3. Question for Tony Blair (to receive if you ever find him at a public meeting where he is bold enough to take questions): ‘On your travels do you ever get the chance to visit the families of British soldiers killed in Iraq?’
4. If we conclude that quantum mechanics shows that assertions which are fiercely counter-intuitive (e.g. cats being simultaneously both alive and dead) are correct, might we not reasonably conclude that there is a high level of fallibility about the mental processes by which human beings reach conclusions ?
[p.s. surely any Ph.D student in physics could cope with that premiss by just assuming an extra dimension or two]
5. Given (a) the great predominance (or should that be ‘predomination’) of the male gender in those holding positions from which appointments to lucrative, fashionable, or prestigious jobs are made (e.g. M.P., broadcasting bigwig, CEO, theatrical panjandrum, or director of think tank) and (b) the surge of agreement across ‘developed’ nations that gender inequality should be ‘tackled’, there is likely to be (a) a substantial increase in the number of new female appointments to lucrative etc jobs, and (b) a high chance that those appointments will be of attractive young women. Is this likely to result in increasing the disadvantage of older, less attractive women who may well need the job more? (Answer: ‘Yes’)
6. How long does a family have to live in a country before they cease to be immigrants? Twenty years? Fifty years? A hundred and fifty years? And does the length of time depend on any factors other than their length of residence, such as complexion or how much money they have? (Answer: ‘YES, and YES!’)
7. It is claimed that an important aspect of human intelligence is the ability to learn things from just two or three encounters. Are there any public-spirited psychologists or sociologists researching into ways to develop a human ability to dis-learn, from ideally just six or seven, or anyway as few encounters as possible (with particular reference to the tendency to invade foreign countries, especially but not exclusively in the Middle East? (Oh, and Afghanistan.) And if not, why not?
8. Can you place the following government responses in the standard chronological order of appearance after a disaster inescapably and obviously caused largely by government incompetence or dishonesty or both combined?

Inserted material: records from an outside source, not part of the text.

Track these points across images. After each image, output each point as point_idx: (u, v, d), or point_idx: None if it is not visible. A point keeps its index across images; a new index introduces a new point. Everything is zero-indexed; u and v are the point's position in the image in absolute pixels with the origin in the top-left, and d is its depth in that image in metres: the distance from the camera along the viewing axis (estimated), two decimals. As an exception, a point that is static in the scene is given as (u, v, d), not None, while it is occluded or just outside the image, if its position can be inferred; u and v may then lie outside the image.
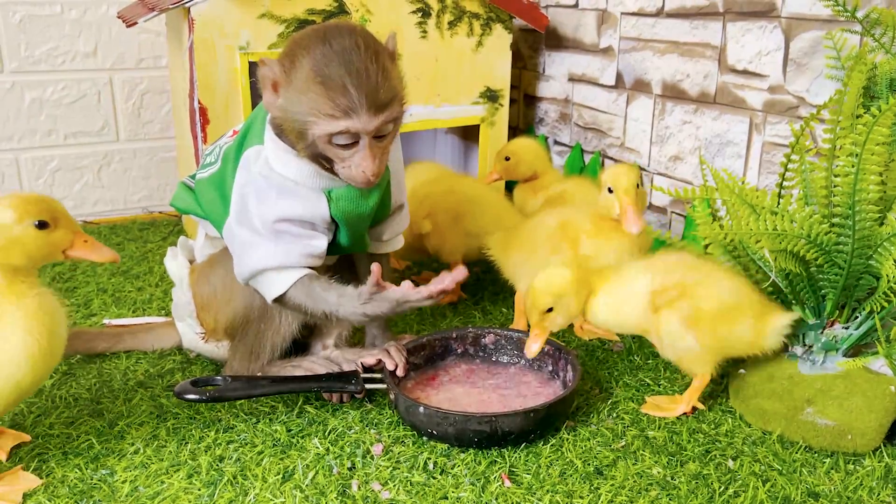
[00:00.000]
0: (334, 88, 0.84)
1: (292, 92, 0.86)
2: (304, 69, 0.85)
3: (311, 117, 0.86)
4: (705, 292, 0.95)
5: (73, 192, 1.75)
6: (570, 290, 0.95)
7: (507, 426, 0.90)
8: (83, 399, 1.00)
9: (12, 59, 1.63)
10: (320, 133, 0.86)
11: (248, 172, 0.94)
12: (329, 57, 0.85)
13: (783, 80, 1.10)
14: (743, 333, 0.95)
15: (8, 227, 0.78)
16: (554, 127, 1.67)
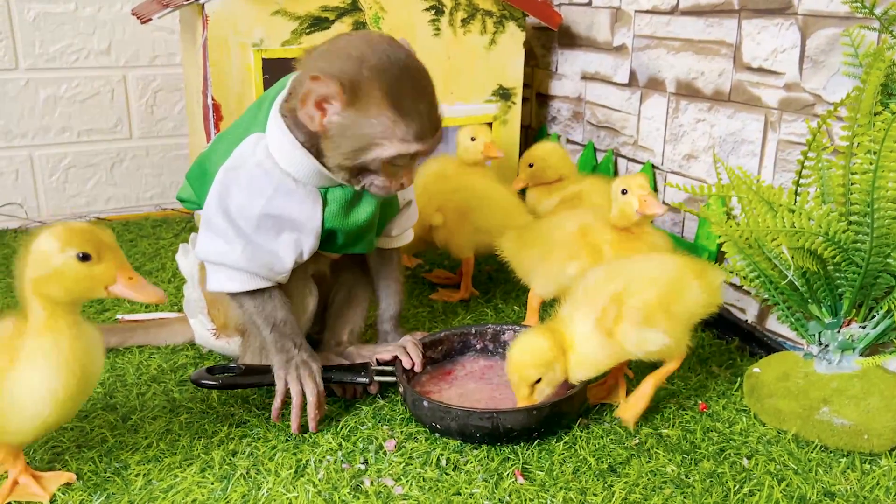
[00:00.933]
0: (409, 114, 0.85)
1: (356, 113, 0.84)
2: (374, 92, 0.84)
3: (381, 140, 0.85)
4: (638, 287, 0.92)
5: (86, 189, 1.76)
6: (553, 358, 0.91)
7: (508, 423, 0.89)
8: (97, 393, 1.00)
9: (27, 56, 1.64)
10: (388, 155, 0.86)
11: (244, 160, 0.92)
12: (401, 80, 0.85)
13: (799, 78, 1.10)
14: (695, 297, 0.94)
15: (50, 257, 0.72)
16: (566, 125, 1.66)
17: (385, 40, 0.88)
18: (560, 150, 1.40)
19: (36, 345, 0.74)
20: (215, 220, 0.92)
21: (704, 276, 0.96)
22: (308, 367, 0.94)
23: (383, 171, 0.89)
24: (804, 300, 0.99)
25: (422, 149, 0.87)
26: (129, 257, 1.50)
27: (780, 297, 1.01)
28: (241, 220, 0.92)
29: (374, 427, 0.94)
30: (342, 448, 0.90)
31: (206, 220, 0.94)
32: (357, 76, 0.84)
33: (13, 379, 0.74)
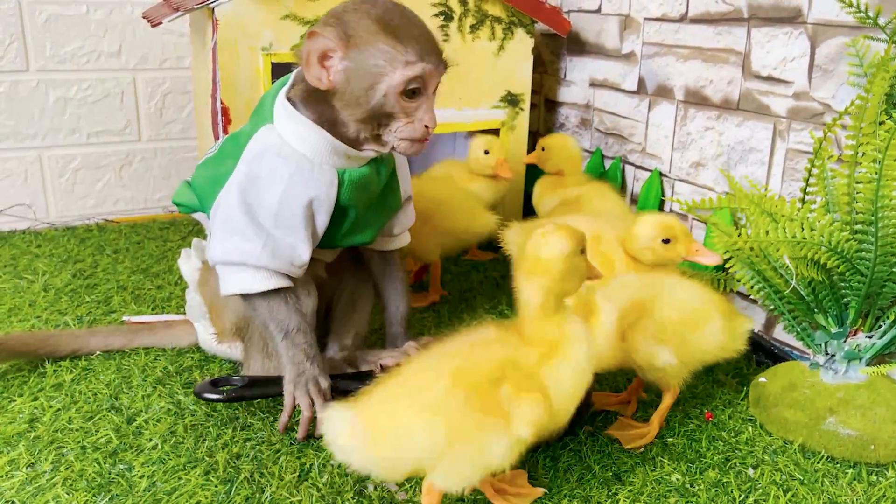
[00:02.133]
0: (407, 35, 0.87)
1: (356, 52, 0.86)
2: (367, 27, 0.86)
3: (386, 67, 0.86)
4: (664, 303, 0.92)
5: (95, 190, 1.76)
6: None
7: None
8: (102, 394, 1.01)
9: (38, 58, 1.65)
10: (398, 81, 0.86)
11: (258, 149, 0.93)
12: (390, 11, 0.88)
13: (808, 87, 1.09)
14: (714, 336, 0.92)
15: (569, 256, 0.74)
16: (575, 132, 1.66)
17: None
18: (572, 146, 1.41)
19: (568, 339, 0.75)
20: (235, 217, 0.92)
21: (730, 318, 0.95)
22: (317, 385, 0.93)
23: (401, 110, 0.88)
24: (810, 310, 0.99)
25: (429, 68, 0.87)
26: (135, 259, 1.51)
27: (785, 306, 1.01)
28: (262, 211, 0.92)
29: (378, 432, 0.94)
30: (346, 452, 0.90)
31: (224, 220, 0.93)
32: (347, 20, 0.87)
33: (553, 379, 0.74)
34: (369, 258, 1.11)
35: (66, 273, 1.43)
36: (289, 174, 0.91)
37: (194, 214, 1.06)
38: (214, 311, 1.07)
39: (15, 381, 1.03)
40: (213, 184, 0.97)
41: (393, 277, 1.11)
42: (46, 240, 1.62)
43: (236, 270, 0.93)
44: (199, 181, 1.02)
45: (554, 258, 0.74)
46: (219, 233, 0.93)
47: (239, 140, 0.97)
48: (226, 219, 0.93)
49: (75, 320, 1.23)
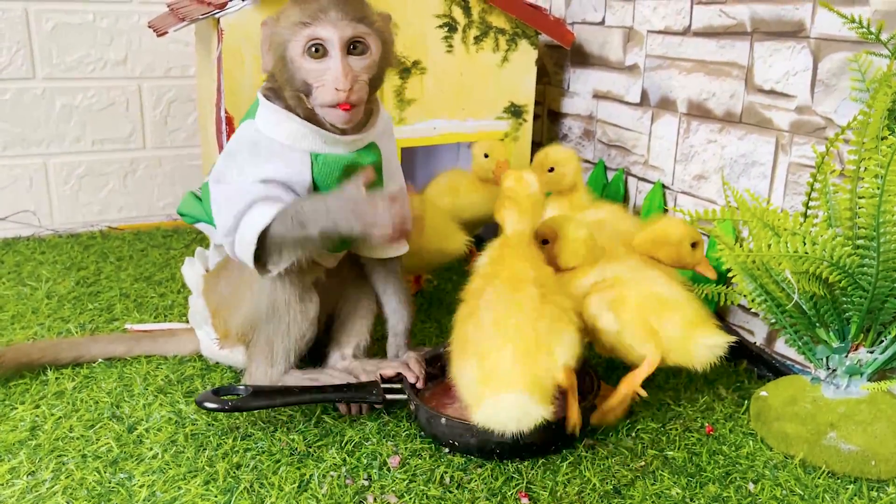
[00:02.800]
0: (311, 2, 0.91)
1: (276, 29, 0.93)
2: (288, 6, 0.93)
3: (288, 34, 0.91)
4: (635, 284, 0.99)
5: (99, 197, 1.77)
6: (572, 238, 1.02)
7: (529, 438, 0.89)
8: (104, 403, 1.01)
9: (44, 65, 1.66)
10: (295, 45, 0.91)
11: (239, 142, 0.97)
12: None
13: (811, 101, 1.10)
14: (672, 330, 0.95)
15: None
16: (578, 143, 1.67)
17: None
18: (575, 156, 1.33)
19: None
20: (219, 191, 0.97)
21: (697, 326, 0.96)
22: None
23: (311, 74, 0.91)
24: (812, 324, 0.98)
25: (320, 28, 0.90)
26: (139, 267, 1.52)
27: (787, 320, 1.01)
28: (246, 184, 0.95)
29: (378, 443, 0.94)
30: (346, 463, 0.90)
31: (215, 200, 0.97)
32: (284, 7, 0.94)
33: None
34: (370, 268, 1.11)
35: (69, 280, 1.43)
36: (262, 156, 0.95)
37: (198, 225, 1.07)
38: (219, 316, 1.07)
39: (17, 389, 1.04)
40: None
41: (394, 287, 1.11)
42: (50, 246, 1.62)
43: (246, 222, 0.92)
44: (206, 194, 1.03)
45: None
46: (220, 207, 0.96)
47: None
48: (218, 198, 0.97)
49: (78, 328, 1.23)
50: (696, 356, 0.96)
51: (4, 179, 1.68)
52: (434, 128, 1.47)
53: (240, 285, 1.02)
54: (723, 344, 0.95)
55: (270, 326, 1.00)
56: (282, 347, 1.00)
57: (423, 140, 1.47)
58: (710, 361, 0.95)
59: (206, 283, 1.09)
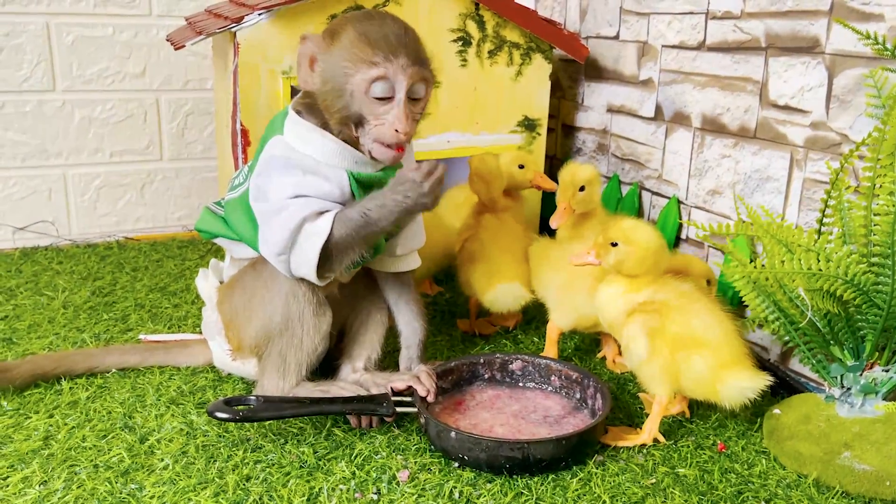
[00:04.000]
0: (376, 39, 0.91)
1: (334, 54, 0.91)
2: (347, 32, 0.92)
3: (350, 69, 0.90)
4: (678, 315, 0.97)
5: (116, 208, 1.79)
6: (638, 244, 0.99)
7: (539, 453, 0.89)
8: (116, 413, 1.02)
9: (64, 78, 1.68)
10: (360, 80, 0.90)
11: (268, 162, 0.97)
12: (371, 19, 0.93)
13: (826, 117, 1.09)
14: (700, 368, 0.95)
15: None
16: (591, 157, 1.67)
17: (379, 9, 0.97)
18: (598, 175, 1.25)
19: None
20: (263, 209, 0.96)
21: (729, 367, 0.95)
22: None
23: (371, 112, 0.92)
24: (826, 342, 0.98)
25: (391, 70, 0.91)
26: (154, 277, 1.53)
27: (801, 338, 1.00)
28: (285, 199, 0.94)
29: (388, 456, 0.94)
30: (355, 477, 0.90)
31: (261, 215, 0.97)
32: (334, 27, 0.93)
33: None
34: (383, 281, 1.12)
35: (85, 290, 1.45)
36: (300, 172, 0.95)
37: (216, 240, 1.08)
38: (232, 328, 1.08)
39: (32, 398, 1.05)
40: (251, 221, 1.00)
41: (407, 300, 1.12)
42: (68, 256, 1.64)
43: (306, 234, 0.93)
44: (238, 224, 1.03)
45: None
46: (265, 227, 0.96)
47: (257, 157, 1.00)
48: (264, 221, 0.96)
49: (93, 338, 1.24)
50: (726, 397, 0.95)
51: (24, 190, 1.70)
52: (448, 141, 1.47)
53: (253, 298, 1.03)
54: (755, 387, 0.93)
55: (283, 340, 1.00)
56: (294, 360, 1.01)
57: (437, 153, 1.47)
58: (741, 403, 0.95)
59: (219, 295, 1.10)
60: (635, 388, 1.13)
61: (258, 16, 1.26)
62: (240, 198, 1.03)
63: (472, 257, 1.25)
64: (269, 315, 1.01)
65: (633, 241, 0.99)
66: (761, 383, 0.93)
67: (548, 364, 1.09)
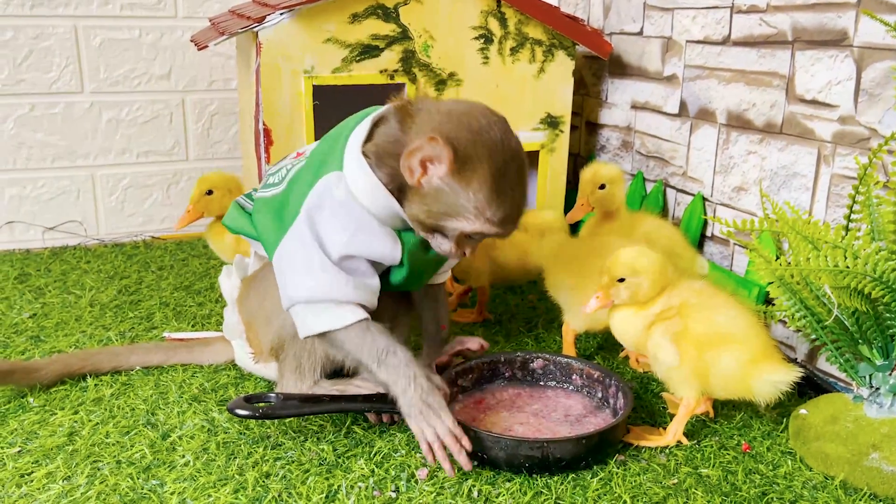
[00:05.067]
0: (504, 200, 0.88)
1: (457, 183, 0.87)
2: (482, 171, 0.87)
3: (470, 215, 0.88)
4: (700, 314, 0.95)
5: (143, 208, 1.81)
6: (652, 272, 0.97)
7: (558, 452, 0.88)
8: (139, 410, 1.03)
9: (92, 80, 1.71)
10: (469, 229, 0.89)
11: (326, 197, 0.93)
12: (507, 167, 0.88)
13: (854, 111, 1.07)
14: (730, 366, 0.93)
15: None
16: (616, 154, 1.65)
17: (501, 121, 0.90)
18: (622, 175, 1.27)
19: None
20: (315, 257, 0.92)
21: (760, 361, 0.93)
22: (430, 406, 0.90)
23: (456, 239, 0.91)
24: (854, 341, 0.95)
25: (500, 233, 0.90)
26: (179, 276, 1.54)
27: (828, 336, 0.98)
28: (330, 257, 0.93)
29: (407, 454, 0.94)
30: (374, 475, 0.90)
31: (304, 260, 0.93)
32: (470, 149, 0.86)
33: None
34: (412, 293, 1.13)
35: (112, 289, 1.47)
36: (354, 226, 0.92)
37: (246, 237, 1.09)
38: (252, 329, 1.08)
39: (57, 395, 1.06)
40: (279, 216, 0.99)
41: (433, 298, 1.13)
42: (95, 256, 1.66)
43: (321, 309, 0.93)
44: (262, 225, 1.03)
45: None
46: (299, 272, 0.94)
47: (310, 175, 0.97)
48: (303, 257, 0.93)
49: (118, 336, 1.26)
50: (758, 392, 0.93)
51: (53, 191, 1.73)
52: (470, 139, 1.46)
53: (265, 300, 1.03)
54: (787, 380, 0.91)
55: (297, 344, 1.01)
56: (309, 364, 1.01)
57: (459, 152, 1.46)
58: (774, 397, 0.93)
59: (239, 294, 1.11)
60: (658, 387, 1.12)
61: (280, 15, 1.27)
62: (271, 199, 1.02)
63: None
64: (282, 320, 1.01)
65: (640, 270, 0.97)
66: (793, 375, 0.92)
67: (569, 363, 1.09)
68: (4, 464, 0.90)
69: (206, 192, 1.36)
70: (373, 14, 1.34)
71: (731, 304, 0.97)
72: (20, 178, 1.70)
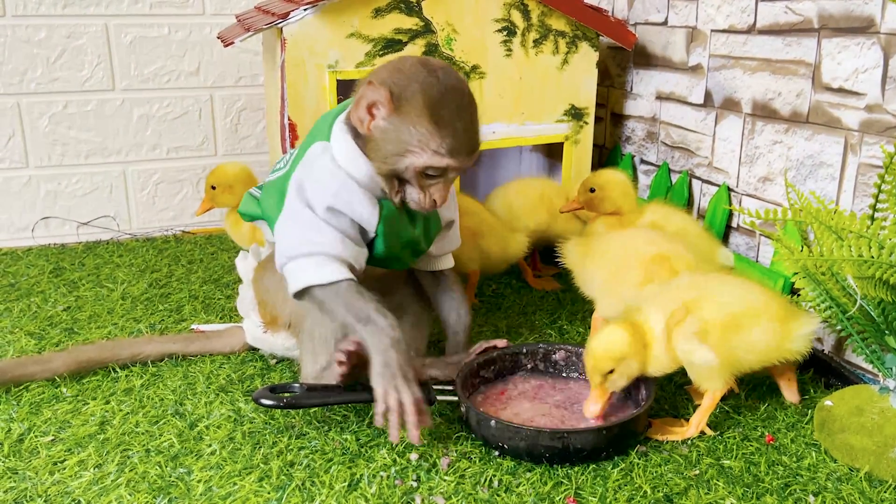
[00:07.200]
0: (445, 129, 0.91)
1: (399, 119, 0.92)
2: (417, 102, 0.91)
3: (415, 148, 0.92)
4: (712, 302, 0.95)
5: (174, 203, 1.84)
6: (629, 352, 0.95)
7: (578, 443, 0.89)
8: (168, 400, 1.05)
9: (123, 77, 1.74)
10: (420, 164, 0.92)
11: (310, 164, 0.99)
12: (444, 97, 0.92)
13: (881, 99, 1.05)
14: (763, 338, 0.93)
15: None
16: (641, 145, 1.64)
17: (441, 65, 0.95)
18: (625, 181, 1.32)
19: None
20: (304, 215, 0.97)
21: (785, 320, 0.94)
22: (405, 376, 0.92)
23: (417, 182, 0.95)
24: (880, 331, 0.94)
25: (452, 164, 0.93)
26: (208, 270, 1.57)
27: (854, 327, 0.97)
28: (316, 212, 0.97)
29: (429, 444, 0.95)
30: (396, 464, 0.91)
31: (293, 218, 0.98)
32: (405, 88, 0.91)
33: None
34: (421, 277, 1.15)
35: (143, 282, 1.50)
36: (337, 186, 0.96)
37: (255, 222, 1.12)
38: (266, 305, 1.13)
39: (90, 385, 1.09)
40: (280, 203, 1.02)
41: (448, 289, 1.14)
42: (127, 250, 1.70)
43: (307, 264, 0.96)
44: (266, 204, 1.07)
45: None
46: (288, 229, 0.98)
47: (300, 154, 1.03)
48: (294, 217, 0.98)
49: (148, 328, 1.29)
50: (796, 349, 0.95)
51: (87, 186, 1.77)
52: (493, 132, 1.47)
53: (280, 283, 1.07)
54: (816, 328, 0.94)
55: (309, 320, 1.05)
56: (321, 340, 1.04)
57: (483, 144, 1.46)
58: (810, 349, 0.95)
59: (255, 273, 1.17)
60: (680, 378, 1.12)
61: (304, 11, 1.28)
62: (276, 180, 1.06)
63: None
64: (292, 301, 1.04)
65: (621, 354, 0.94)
66: (816, 322, 0.94)
67: None
68: (38, 452, 0.93)
69: (211, 187, 1.46)
70: (395, 8, 1.34)
71: (728, 281, 0.99)
72: (55, 175, 1.75)
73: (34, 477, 0.88)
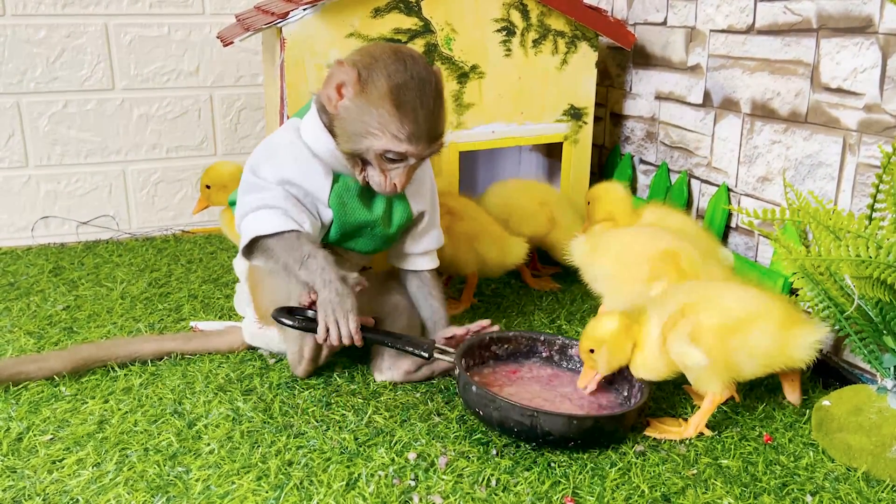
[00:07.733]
0: (406, 115, 0.94)
1: (363, 101, 0.95)
2: (382, 86, 0.94)
3: (376, 131, 0.95)
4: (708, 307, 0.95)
5: (174, 203, 1.84)
6: (610, 340, 0.97)
7: (546, 425, 0.90)
8: (167, 399, 1.05)
9: (123, 77, 1.74)
10: (379, 146, 0.96)
11: (274, 137, 1.04)
12: (408, 84, 0.94)
13: (880, 99, 1.05)
14: (763, 343, 0.93)
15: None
16: (640, 145, 1.64)
17: (413, 54, 0.98)
18: (617, 191, 1.33)
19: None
20: (250, 180, 1.02)
21: (791, 327, 0.94)
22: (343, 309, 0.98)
23: (378, 164, 0.98)
24: (878, 331, 0.94)
25: (411, 150, 0.96)
26: (207, 269, 1.57)
27: (852, 327, 0.97)
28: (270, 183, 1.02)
29: (427, 443, 0.95)
30: (394, 463, 0.91)
31: (244, 186, 1.03)
32: (373, 71, 0.95)
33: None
34: (404, 278, 1.18)
35: (142, 282, 1.50)
36: (290, 158, 1.01)
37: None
38: (254, 297, 1.15)
39: (89, 384, 1.09)
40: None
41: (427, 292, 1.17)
42: (127, 249, 1.70)
43: (254, 219, 1.01)
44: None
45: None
46: (242, 196, 1.03)
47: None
48: (247, 184, 1.03)
49: (148, 327, 1.29)
50: (797, 358, 0.94)
51: (87, 186, 1.77)
52: (493, 132, 1.47)
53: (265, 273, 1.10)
54: (821, 337, 0.93)
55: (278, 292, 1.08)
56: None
57: (482, 144, 1.47)
58: (814, 357, 0.94)
59: (248, 273, 1.18)
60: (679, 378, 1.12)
61: (303, 11, 1.28)
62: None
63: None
64: (273, 289, 1.08)
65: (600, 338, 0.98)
66: (824, 331, 0.94)
67: None
68: (37, 451, 0.93)
69: (206, 187, 1.46)
70: (395, 8, 1.35)
71: (733, 286, 0.99)
72: (55, 174, 1.75)
73: (33, 476, 0.88)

(1) Blaming the victims (2) Congratulating the survivors on their resilience (3) Promising that the government will take all necessary measures to ensure that such a disaster never happens again (4) Announcing the launch of an enquiry (to report back ‘early next year’) (5) Assuring that their thoughts and hearts and profound sympathy go out to those affected and their families (6) Showing how it resulted directly from the policies of the previous government (7) Guaranteeing that survivors will receive prompt and adequate compensation, where appropriate (on presentation to the committee to be set up in Newcastle upon Tyne to review claims of the evidence of harm or loss, provided that they submit such evidence within six weeks, and can attach satisfactory proof confirmed by a solicitor or barrister that they were at the relevant time properly registered inhabitants of the locality so sadly stricken).
9. How long will it be after the first robot newsreader delivers her initial news presentation (because she will certainly be female) on a public news channel, before some inadequate gets himself 15 minutes of attention in the twittersphere by announcing that he has tweeted ‘her’ a proposal of marriage?
10. Simon (the one who said the fuss over colour of UK passports should be solved now that the UK is supposed to be a diverse society, whatever that means, by making them every colour of the rainbow plus brown, black and white) asks why windmills which have their blades vertically aligned only have them on one side of the structure holding them up. If he’s right about that, why is it? Wouldn’t you get twice the power if there were blades on each side?
11. You wouldn’t ask barefoot passers-by for advice on how to make shoes. Then why expect government to pay any attention to an oppressed underclass (variously known as ‘the poor’, ‘Labour voters outside London’, ‘the oiks’, or ‘the bottom 30%) on how to run the country? (Sorry Kropotkin!)
12. Which tends to come first, domination over other nations and identifiable minorities, or callous barbarity?